Remember the goal of this project, to create a custom keyboard for use with a standard Kindle. The Kindle is a fantastic design, but only if you have small fingers or superior motor control. For people with certain physical disabilities, this device is completely unusable.
Today we'll begin creating the physical adapter board that will allow us to solder buttons and such together to create a custom keyboard. We'll worry about the actual layout and physical appearance later. First we have to prove that this is even possible. The first task is to gain access to each of the tiny conductors in the Flexible Flat Cable (FFC) on the Kindle motherboard.
The Hirose connector used on the Kindle is a 20-pin type, with 0.5mm pin spacing.
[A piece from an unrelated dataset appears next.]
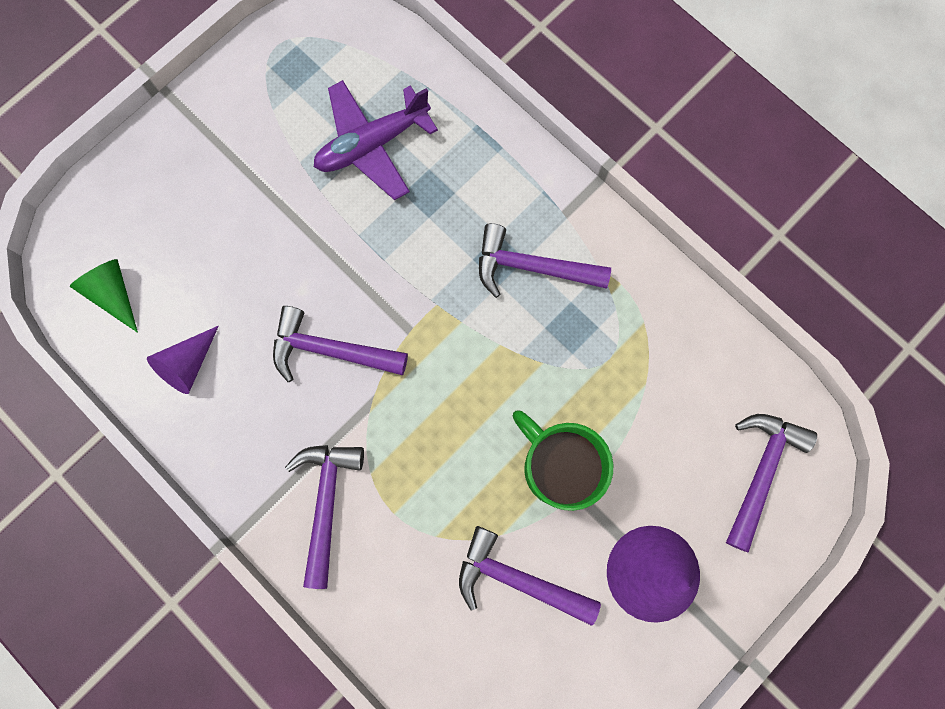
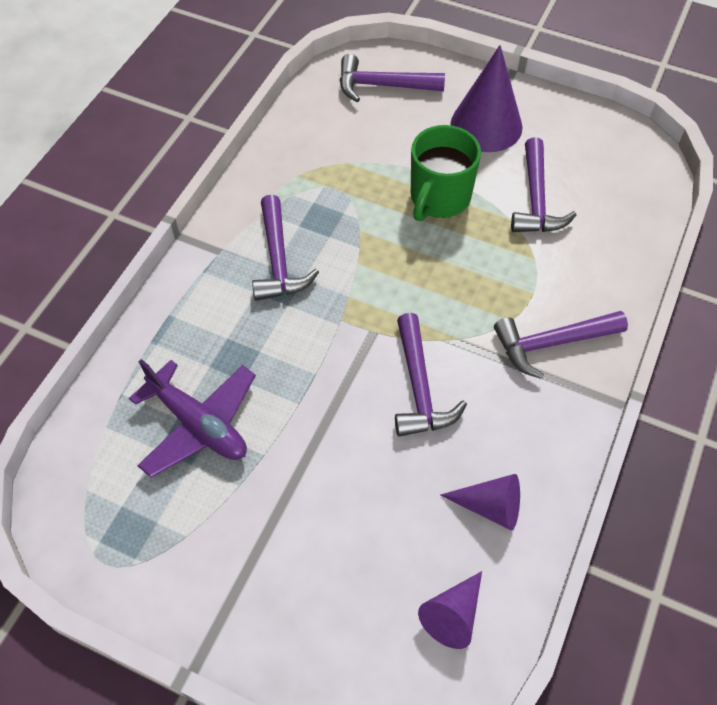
camera: 110 degrees left, 20 degrees down
(114, 294) = (453, 615): green cone -> purple cone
The only breakout I could find readily available is an 80-pin TQFP type, for use with certain microcontrollers. It's a great design, with duplicate pads on both sides. There are four possible mounting locations for a connector of this type on each side of the board, which means I can screw up the soldering 7 times and still not be out of luck.
I really only need one connector. I bought six. Turns out three was the magic number (surface mount soldering is tricky!).
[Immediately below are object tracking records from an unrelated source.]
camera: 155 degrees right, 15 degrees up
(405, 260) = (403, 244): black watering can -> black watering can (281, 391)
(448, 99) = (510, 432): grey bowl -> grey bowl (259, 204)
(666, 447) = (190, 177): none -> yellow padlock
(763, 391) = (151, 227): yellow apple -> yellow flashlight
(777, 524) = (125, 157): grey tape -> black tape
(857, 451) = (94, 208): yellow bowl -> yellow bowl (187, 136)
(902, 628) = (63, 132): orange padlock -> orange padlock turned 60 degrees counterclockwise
Thanks to the surprisingly handy magnifying ring lamp my Dad got me back in college, I was finally able to secure the connector to the breakout without shorting any of the leads. A quick continuity test with my multimeter showed that each pin was securely fastened to the board.
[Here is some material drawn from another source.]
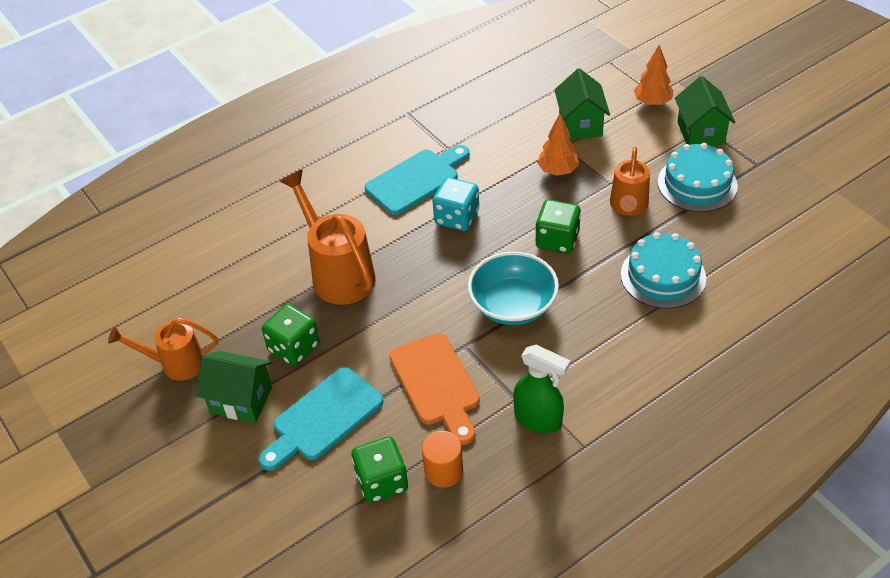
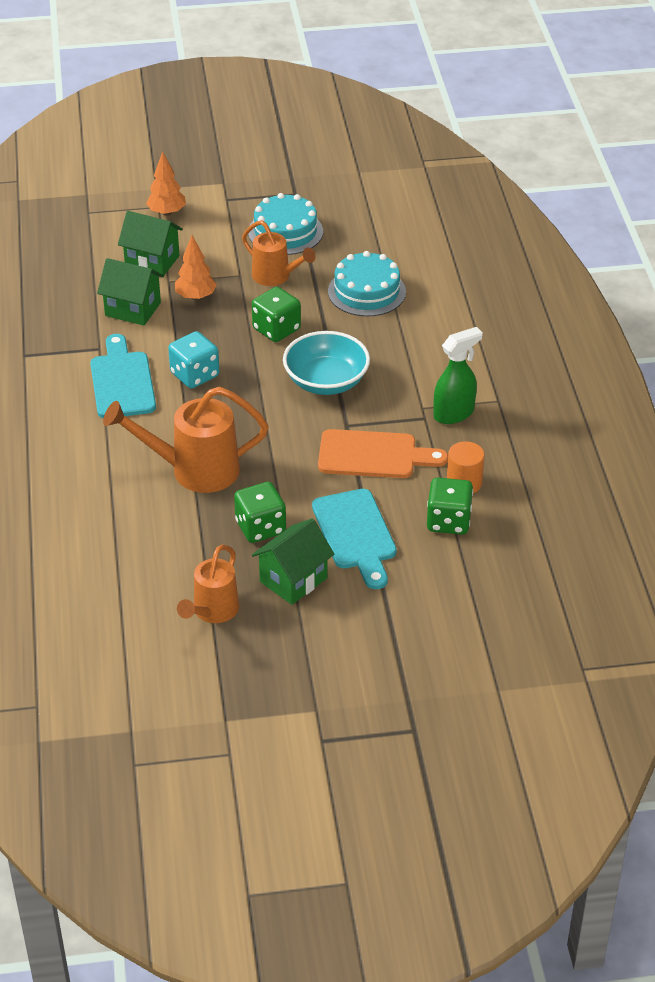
camera: 65 degrees left, 5 degrees down
(700, 133) = (230, 204): green house -> green house (133, 309)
A couple scorch marks never hurt anyone...
Flat Flexible Cable (FFC) test fit
Now that we've got the connector attached to a suitable (albeit oddly shaped) breakout board, let's do one final sanity check. We need to make sure the other end of the cable actually fits into the Kindle's socket. This is the acid test, and will prove whether or not we actually bought the right connector.
Whew! That's a relief. The cable fits securely into both the Kindle connector and my hacked-together breakout board.
That's enough for today. Now that we have access to the keyboard, we can begin testing to figure out exactly how the buttons work.